Backend F16 Q8_0 Q5_K Q4_K Notes
whisper All sizes work; Q4_K is upstream's recommended size/quality balance.
parakeet Q4_K is the shipped default.
canary Q4_K validated on test-all-backends.
cohere
voxtral / voxtral4b Q4_K is the shipped HF default.
qwen3-asr Some 896-wide tensors trigger the alignment fallback (still works).
granite
mimo-asr F16 + Q4_K shipped to HF; Q4_K validated.
glm-asr
firered-asr
moonshine
wav2vec2 / fc-ctc CTC heads are small; Q4_K barely changes WER.
nemotron F16 + Q4_K produce identical text. Streaming works on all quants.
paraformer Q4_K is the shipped default.
lfm2-audio Q4_K produces 0 tokens — hybrid backbone too sensitive. Q5_K minimum.
dia (TTS) Q4_K validated.
outetts (TTS) WavTokenizer decoder always F16.
audioseal Small model; quant gains minimal.

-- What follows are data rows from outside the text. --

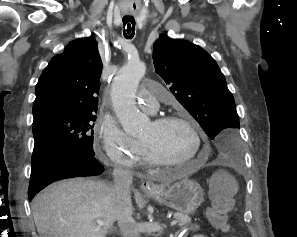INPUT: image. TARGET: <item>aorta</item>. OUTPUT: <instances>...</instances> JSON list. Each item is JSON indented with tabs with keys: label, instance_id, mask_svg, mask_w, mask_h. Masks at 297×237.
Wrapping results in <instances>:
<instances>
[{
	"label": "aorta",
	"instance_id": "obj_1",
	"mask_svg": "<svg viewBox=\"0 0 297 237\" xmlns=\"http://www.w3.org/2000/svg\"><path fill=\"white\" fill-rule=\"evenodd\" d=\"M146 72V65L140 60H131L115 76L112 84V103L124 132L130 136L139 135L148 118L136 106L135 93Z\"/></svg>",
	"mask_w": 297,
	"mask_h": 237
}]
</instances>
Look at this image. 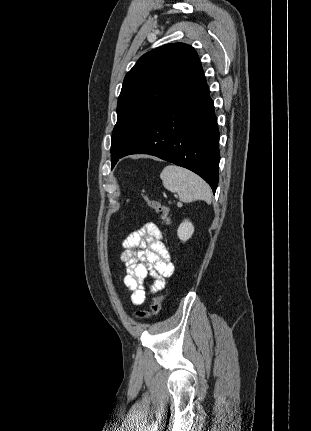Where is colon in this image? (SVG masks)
<instances>
[{
	"label": "colon",
	"instance_id": "1",
	"mask_svg": "<svg viewBox=\"0 0 311 431\" xmlns=\"http://www.w3.org/2000/svg\"><path fill=\"white\" fill-rule=\"evenodd\" d=\"M144 201L146 204L155 210L157 213L161 216V221L163 226H168L170 223V211L169 208L161 203L160 201L150 199L147 196H143ZM161 302L162 297L160 294H154L151 297V305H150V311L149 312H138L137 317L141 318L147 315H157L161 310Z\"/></svg>",
	"mask_w": 311,
	"mask_h": 431
}]
</instances>
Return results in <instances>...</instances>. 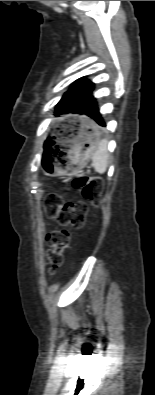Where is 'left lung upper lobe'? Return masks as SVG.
<instances>
[{"label": "left lung upper lobe", "mask_w": 155, "mask_h": 395, "mask_svg": "<svg viewBox=\"0 0 155 395\" xmlns=\"http://www.w3.org/2000/svg\"><path fill=\"white\" fill-rule=\"evenodd\" d=\"M94 89V83L82 77L74 82V85L63 95L57 104L55 115L78 113L82 114V109L86 99Z\"/></svg>", "instance_id": "obj_1"}]
</instances>
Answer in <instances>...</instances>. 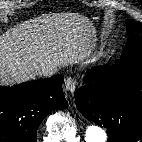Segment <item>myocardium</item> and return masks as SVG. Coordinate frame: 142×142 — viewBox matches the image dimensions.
<instances>
[{"label":"myocardium","instance_id":"f54148a6","mask_svg":"<svg viewBox=\"0 0 142 142\" xmlns=\"http://www.w3.org/2000/svg\"><path fill=\"white\" fill-rule=\"evenodd\" d=\"M102 54L103 53L101 51L96 52L95 54H93L90 57V61H96L97 59H99L102 56Z\"/></svg>","mask_w":142,"mask_h":142}]
</instances>
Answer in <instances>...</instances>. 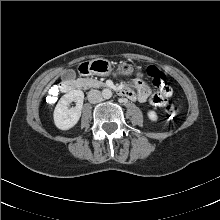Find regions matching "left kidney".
Masks as SVG:
<instances>
[{
  "instance_id": "5707ae66",
  "label": "left kidney",
  "mask_w": 220,
  "mask_h": 220,
  "mask_svg": "<svg viewBox=\"0 0 220 220\" xmlns=\"http://www.w3.org/2000/svg\"><path fill=\"white\" fill-rule=\"evenodd\" d=\"M147 115L151 121H157L158 119L157 113L153 110L148 111Z\"/></svg>"
}]
</instances>
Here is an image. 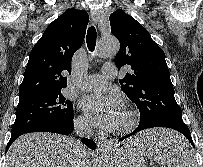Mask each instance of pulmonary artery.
<instances>
[{
    "mask_svg": "<svg viewBox=\"0 0 203 167\" xmlns=\"http://www.w3.org/2000/svg\"><path fill=\"white\" fill-rule=\"evenodd\" d=\"M117 75V68L114 64H105L101 74L88 76L81 83V88L85 90H99L106 86L107 80Z\"/></svg>",
    "mask_w": 203,
    "mask_h": 167,
    "instance_id": "obj_1",
    "label": "pulmonary artery"
}]
</instances>
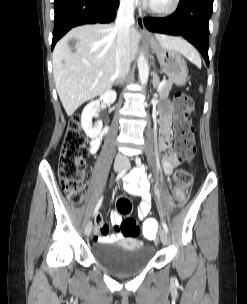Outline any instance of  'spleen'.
Segmentation results:
<instances>
[{
	"instance_id": "obj_1",
	"label": "spleen",
	"mask_w": 247,
	"mask_h": 304,
	"mask_svg": "<svg viewBox=\"0 0 247 304\" xmlns=\"http://www.w3.org/2000/svg\"><path fill=\"white\" fill-rule=\"evenodd\" d=\"M188 59L196 66L201 67V59L199 55L191 54ZM200 92H202V87H200Z\"/></svg>"
}]
</instances>
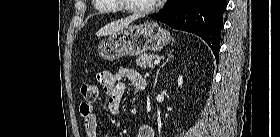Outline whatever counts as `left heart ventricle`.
Segmentation results:
<instances>
[{
	"mask_svg": "<svg viewBox=\"0 0 280 137\" xmlns=\"http://www.w3.org/2000/svg\"><path fill=\"white\" fill-rule=\"evenodd\" d=\"M128 5L136 8H146L155 3V0H127ZM149 27H159V26H149Z\"/></svg>",
	"mask_w": 280,
	"mask_h": 137,
	"instance_id": "obj_1",
	"label": "left heart ventricle"
}]
</instances>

kokoro (TTS) Q5_K and below break the German backbone — ship F16 + Q8_0 only.
qwen3-tts
vibevoice (TTS) F16 + Q4_K shipped.
chatterbox (TTS) Vocoder/F0/embeddings auto-skipped. F16 + Q8_0 + Q4_K shipped. On Metal a quantized S3Gen CFM has its s3.fd.* weights dequantised to F16 at load and kept GPU-resident (Metal's q8 mat-vec kernel requantises activations to q8 and corrupts the CFM — NaN/garbage; F16 weights take the correct mul_mm_f16_f32_hp path at full GPU speed). F16 S3Gen and all CUDA are unaffected. CRISPASR_S3GEN_UNET_CPU=1 forces the slower all-CPU route.

The cells marked are not just "untested" — they have a known quality regression. See PERFORMANCE.md for the full benchmark numbers and the per-quant WER deltas.

Chatterbox q8 on Apple Silicon: the auto CFM→CPU route (above) makes the q8 S3Gen flow-matcher correct but slower than F16-on-GPU on Metal. For fast and correct synthesis on M1/M2, prefer the F16 S3Gen GGUF.